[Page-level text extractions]
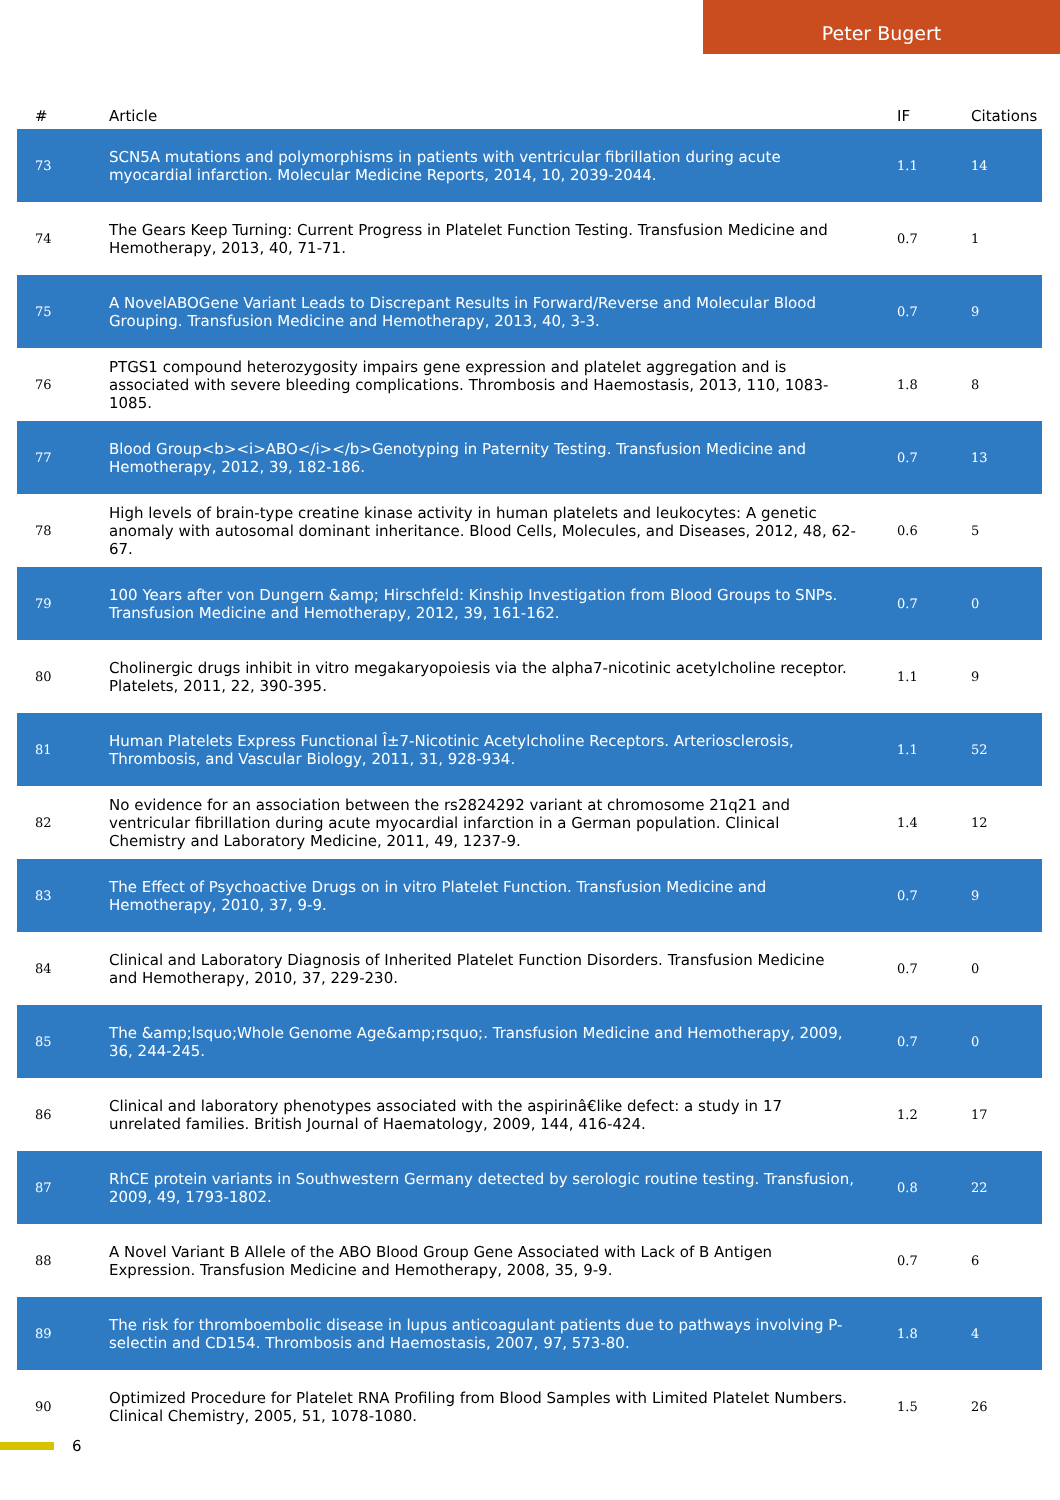Peter Bugert
| # | Article | IF | Citations |
| --- | --- | --- | --- |
| 73 | SCN5A mutations and polymorphisms in patients with ventricular fibrillation during acute myocardial infarction. Molecular Medicine Reports, 2014, 10, 2039-2044. | 1.1 | 14 |
| 74 | The Gears Keep Turning: Current Progress in Platelet Function Testing. Transfusion Medicine and Hemotherapy, 2013, 40, 71-71. | 0.7 | 1 |
| 75 | A NovelABOGene Variant Leads to Discrepant Results in Forward/Reverse and Molecular Blood Grouping. Transfusion Medicine and Hemotherapy, 2013, 40, 3-3. | 0.7 | 9 |
| 76 | PTGS1 compound heterozygosity impairs gene expression and platelet aggregation and is associated with severe bleeding complications. Thrombosis and Haemostasis, 2013, 110, 1083-1085. | 1.8 | 8 |
| 77 | Blood Group<b><i>ABO</i></b>Genotyping in Paternity Testing. Transfusion Medicine and Hemotherapy, 2012, 39, 182-186. | 0.7 | 13 |
| 78 | High levels of brain-type creatine kinase activity in human platelets and leukocytes: A genetic anomaly with autosomal dominant inheritance. Blood Cells, Molecules, and Diseases, 2012, 48, 62-67. | 0.6 | 5 |
| 79 | 100 Years after von Dungern &amp; Hirschfeld: Kinship Investigation from Blood Groups to SNPs. Transfusion Medicine and Hemotherapy, 2012, 39, 161-162. | 0.7 | 0 |
| 80 | Cholinergic drugs inhibit in vitro megakaryopoiesis via the alpha7-nicotinic acetylcholine receptor. Platelets, 2011, 22, 390-395. | 1.1 | 9 |
| 81 | Human Platelets Express Functional Î±7-Nicotinic Acetylcholine Receptors. Arteriosclerosis, Thrombosis, and Vascular Biology, 2011, 31, 928-934. | 1.1 | 52 |
| 82 | No evidence for an association between the rs2824292 variant at chromosome 21q21 and ventricular fibrillation during acute myocardial infarction in a German population. Clinical Chemistry and Laboratory Medicine, 2011, 49, 1237-9. | 1.4 | 12 |
| 83 | The Effect of Psychoactive Drugs on in vitro Platelet Function. Transfusion Medicine and Hemotherapy, 2010, 37, 9-9. | 0.7 | 9 |
| 84 | Clinical and Laboratory Diagnosis of Inherited Platelet Function Disorders. Transfusion Medicine and Hemotherapy, 2010, 37, 229-230. | 0.7 | 0 |
| 85 | The &amp;lsquo;Whole Genome Age&amp;rsquo;. Transfusion Medicine and Hemotherapy, 2009, 36, 244-245. | 0.7 | 0 |
| 86 | Clinical and laboratory phenotypes associated with the aspirinâ€like defect: a study in 17 unrelated families. British Journal of Haematology, 2009, 144, 416-424. | 1.2 | 17 |
| 87 | RhCE protein variants in Southwestern Germany detected by serologic routine testing. Transfusion, 2009, 49, 1793-1802. | 0.8 | 22 |
| 88 | A Novel Variant B Allele of the ABO Blood Group Gene Associated with Lack of B Antigen Expression. Transfusion Medicine and Hemotherapy, 2008, 35, 9-9. | 0.7 | 6 |
| 89 | The risk for thromboembolic disease in lupus anticoagulant patients due to pathways involving P-selectin and CD154. Thrombosis and Haemostasis, 2007, 97, 573-80. | 1.8 | 4 |
| 90 | Optimized Procedure for Platelet RNA Profiling from Blood Samples with Limited Platelet Numbers. Clinical Chemistry, 2005, 51, 1078-1080. | 1.5 | 26 |
6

# YOUR ASSIGNMENT
Could you find every line in the records above that contains the word "Haemostasis" and copy it?

# SOLUTION BELOW
| 76 | PTGS1 compound heterozygosity impairs gene expression and platelet aggregation and is associated with severe bleeding complications. Thrombosis and Haemostasis, 2013, 110, 1083-1085. | 1.8 | 8 |
| 89 | The risk for thromboembolic disease in lupus anticoagulant patients due to pathways involving P-selectin and CD154. Thrombosis and Haemostasis, 2007, 97, 573-80. | 1.8 | 4 |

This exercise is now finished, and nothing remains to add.